Finally, display the 10 frequent itemsets with the highest support.

In [None]:
########### DO NOT MODIFY THIS CODE ###########
max_year = 1960
min_films = 5
df = pd.read_csv("/content/drive/MyDrive/Colab Notebooks/cpsc-4300-6300/data/actorfilms.csv")
df = df[df['Year']<=max_year]

# filter rows for actors who have acted in less than 3 films
df = df.groupby('Actor').filter(lambda x: len(x) >= min_films).reset_index(drop=True)
df.head(20)

df = df[['Actor', 'Film']].groupby('Film').agg(lambda x: list(x))
records = df['Actor'].values.tolist()
te = TransactionEncoder()
onehot = te.fit_transform(records)
onehot = pd.DataFrame(onehot, columns = te.columns_)
print(f'The dataset has {onehot.shape[0]} records and {onehot.shape[1]} columns')
print('Each row represents a film and each column an actor')
print(f'All films were released before {max_year} and all actors have acted in at least {min_films} films')

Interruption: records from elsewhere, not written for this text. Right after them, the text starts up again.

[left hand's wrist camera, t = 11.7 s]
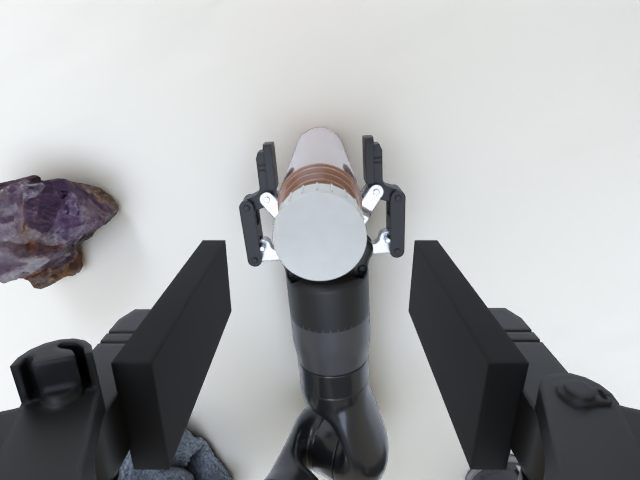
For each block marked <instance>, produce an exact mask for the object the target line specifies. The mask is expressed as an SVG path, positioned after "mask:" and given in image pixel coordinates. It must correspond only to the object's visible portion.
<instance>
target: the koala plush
mask: <svg viewBox="0 0 640 480" xmlns="http://www.w3.org/2000/svg"><path fill="white" fill-rule="evenodd" d="M120 471H121V476H122V480H232V478H231V476H230V474H228V471H227V470H226V469H225V468H224V467H223V465H222V463H221V462H219V459H217V458H216V457H215V456H214V453H213V452H212V449H211V448H210V447H209V444H208V443H207V441H205V440H204V439H203V438H202V437H199V438H198V437H196V438H195V437H194V436H193V435H192V433H191V432H190V431H189V430H187V429H185V431H184V433H183V436H182V439H181V441H180V444H179V446H178V449H177V451H176V454H175V456H174V459H173V462H172V464H171V467H170V469H169V470H134V468H133V464H132V459H131V455H130V450H129V452H128V454H127V456H126V457H125V459H124V461H123V463H122V465H121V467H120Z"/></svg>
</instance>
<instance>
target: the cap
mask: <svg viewBox="0 0 640 480" xmlns="http://www.w3.org/2000/svg"><path fill="white" fill-rule="evenodd" d="M364 220H365V218H364V215H363V212H362V210H360V208H359V206H358V204H357V202H356V199H355V198H354V199H353V197H352V196H350V195H349V194H348V193H347V192H346V190H345V189H344V190H342V189H341V188H339V187H336V186H334V185H332V184H323V183H318V182H316V184H310V185H306V186H304V185H302V187H301V188H299V189H297V190H295V191H294V192H293V193H292V192H291V193H290V195H289V196H288V197H287V198H286V199H285V201H284V202H283V203H281V205H280V208H279V211H278V215H276V217H275V220H274V223H273V225H274V228H273V237H272V239H273V245H274V249H275V252H276V254H277V256H278V258H279V260H280V261H281V263H282V264H283V265H284V266H285V267H286V268H287V269H288V270H289V271H291V272H292V273H294V274H295V275H297V276H299V277H302V278H304V279H308V280H313V281H326V280H332V279H335V278H338V277H341V276H342V275H344V274H346V273H347V272H349V271H350V270H351V269H353V268H354V267H355V266H356V264H357V263H358V262H359V261H360V259H361V257H362V255H363V253H364V251H365V248H366V243H367V229H366V226H365V222H364Z"/></svg>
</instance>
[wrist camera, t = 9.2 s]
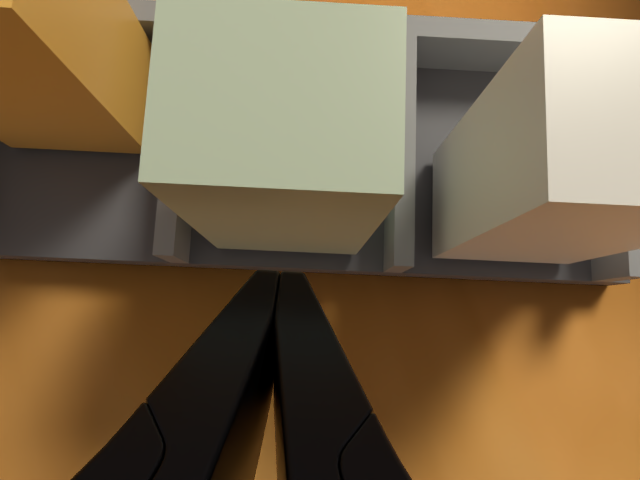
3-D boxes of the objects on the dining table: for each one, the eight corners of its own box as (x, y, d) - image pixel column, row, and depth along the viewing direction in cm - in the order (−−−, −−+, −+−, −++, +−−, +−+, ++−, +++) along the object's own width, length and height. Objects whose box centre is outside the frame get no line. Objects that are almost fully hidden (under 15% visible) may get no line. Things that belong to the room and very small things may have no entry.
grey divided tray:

########### YOUR CODE HERE ###########
frequent_itemsets=None


# Exercise 5 (1 point)
In the code cell below, use the `association_rules` method from the `MLXtend` library to identify the association rules found when using the `frequent_itemsets` from the movie dataset in the previous exercise. Display the 5 rules with the highest `consequent support`.

In [None]:
########### YOUR CODE HERE ###########
rules=None

# Excercise 6 (1 point)
In the code cell below, create a `parallel_coordinates` plot of the `support`, `confidence`, and `lift` of the `rules` that were obtained in the previous exercise.

In [None]:
########### YOUR CODE HERE ###########

# Exercise 7 (1 point)
In the code cell below, print the rules from exercise 5 with `confidence>=0.99` and `lift>200` and sort them by `consequent support` in _ascending_ order.

In [None]:
########### YOUR CODE HERE ###########